• [Stated task 1]
Copy, word for word, everything in the post on Venezuelan music from "His biggest triumph" down to "Latin Urban Album.".

## start Passage

Venezuelan Music
From drumming with its roots in Africa, to Spanish-influenced guitar and harp music and the indigenous contribution of maracas, Venezuelan music is largely unknown outside the country. With a blog based on videos of key groups and individuals I hope this music will reach a wider public and get the attention it deserves. Joropo, calypso, tambores, salsa, cumbia, pop, rock, Latin jazz, electronica - even slushy love songs by soap opera stars - Venezuela has it all.
Saturday, May 26, 2012
Choroni - Sr. Mendez ft Palenke Soultribe
By Russell Maddicks
Here's a summery tune about the Venezuelan beach town of Choroni by Grammy-Award winning songwriter and producer Aureliano Mendez, who records and performs under the monickers Panasuyo and Sr. Mendez.
Aureliano's exciting mix of traditional Venezuelan folk music, dance, electronica, drum n bass and ragga brought him chart success in Venezuela with his first album "Monte y Culebra" (Scrubland and Snakes"), which included tracks like "Tierra Querida".
Born in Guanare, Portuguesa State, where the influence of Llanero music is strong, he incorporates traditional instruments such as cuatro (four-string guitar) and maracas into tracks made up of live performances, loops and samples.
In 2006 he contributed to a landmark album of remixes of famous tracks by Venezuelan folk legend Simon Diaz.
His biggest triumph so far was winning two Latin Grammys in 2007. One for producing the album "Residente o Visitante" for the Puerto Rican hip-hop group Calle 13 and another for penning "Pa'l Norte" - the hit song from that album (he also sang on the track "Tango del Pecado" performed with Gustavo Santoalalla and Bajofondo).
In 2008, "Residente o Visitante" won the Grammy for best Latin Urban Album.
"Choroni" is a collaboration with the Colombian group Palenke Soultribe and comes from Aureliano's excellent second album "Papa del Panasuyo". The video was produced by Venezuelan director Otto Scheuren.

## end Passage

• [Stated task 2]
Repeat verbatim everything in the rows from the line containing "class: Aves" down to the end of the rows, including both ends.

## start Supplied data

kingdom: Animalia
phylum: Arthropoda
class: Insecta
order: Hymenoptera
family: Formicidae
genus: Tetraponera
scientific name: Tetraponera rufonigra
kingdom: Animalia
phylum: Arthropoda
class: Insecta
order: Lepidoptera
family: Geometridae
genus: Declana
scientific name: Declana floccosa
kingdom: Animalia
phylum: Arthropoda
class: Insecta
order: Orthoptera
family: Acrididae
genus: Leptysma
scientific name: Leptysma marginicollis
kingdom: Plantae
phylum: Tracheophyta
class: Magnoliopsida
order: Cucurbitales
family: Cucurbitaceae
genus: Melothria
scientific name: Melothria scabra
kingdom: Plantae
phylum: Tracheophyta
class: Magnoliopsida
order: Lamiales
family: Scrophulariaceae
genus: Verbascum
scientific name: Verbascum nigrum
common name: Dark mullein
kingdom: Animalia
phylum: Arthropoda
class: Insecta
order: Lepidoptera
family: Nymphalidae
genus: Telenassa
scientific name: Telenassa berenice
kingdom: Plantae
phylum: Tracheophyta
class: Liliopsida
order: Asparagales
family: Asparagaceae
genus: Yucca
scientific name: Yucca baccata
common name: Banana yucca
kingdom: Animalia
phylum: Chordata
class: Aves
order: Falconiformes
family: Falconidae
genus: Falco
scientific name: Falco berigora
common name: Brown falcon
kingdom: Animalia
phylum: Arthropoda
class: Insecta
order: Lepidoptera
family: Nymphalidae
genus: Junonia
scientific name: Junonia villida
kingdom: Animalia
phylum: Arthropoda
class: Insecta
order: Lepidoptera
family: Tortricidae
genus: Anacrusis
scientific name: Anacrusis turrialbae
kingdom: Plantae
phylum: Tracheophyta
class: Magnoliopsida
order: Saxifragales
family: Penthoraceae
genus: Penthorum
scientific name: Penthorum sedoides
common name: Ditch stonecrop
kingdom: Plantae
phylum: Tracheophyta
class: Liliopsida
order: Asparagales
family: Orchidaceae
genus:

## end Supplied data

• [Final result 1]
His biggest triumph so far was winning two Latin Grammys in 2007. One for producing the album "Residente o Visitante" for the Puerto Rican hip-hop group Calle 13 and another for penning "Pa'l Norte" - the hit song from that album (he also sang on the track "Tango del Pecado" performed with Gustavo Santoalalla and Bajofondo).
In 2008, "Residente o Visitante" won the Grammy for best Latin Urban Album.

• [Final result 2]
class: Aves
order: Falconiformes
family: Falconidae
genus: Falco
scientific name: Falco berigora
common name: Brown falcon
kingdom: Animalia
phylum: Arthropoda
class: Insecta
order: Lepidoptera
family: Nymphalidae
genus: Junonia
scientific name: Junonia villida
kingdom: Animalia
phylum: Arthropoda
class: Insecta
order: Lepidoptera
family: Tortricidae
genus: Anacrusis
scientific name: Anacrusis turrialbae
kingdom: Plantae
phylum: Tracheophyta
class: Magnoliopsida
order: Saxifragales
family: Penthoraceae
genus: Penthorum
scientific name: Penthorum sedoides
common name: Ditch stonecrop
kingdom: Plantae
phylum: Tracheophyta
class: Liliopsida
order: Asparagales
family: Orchidaceae
genus:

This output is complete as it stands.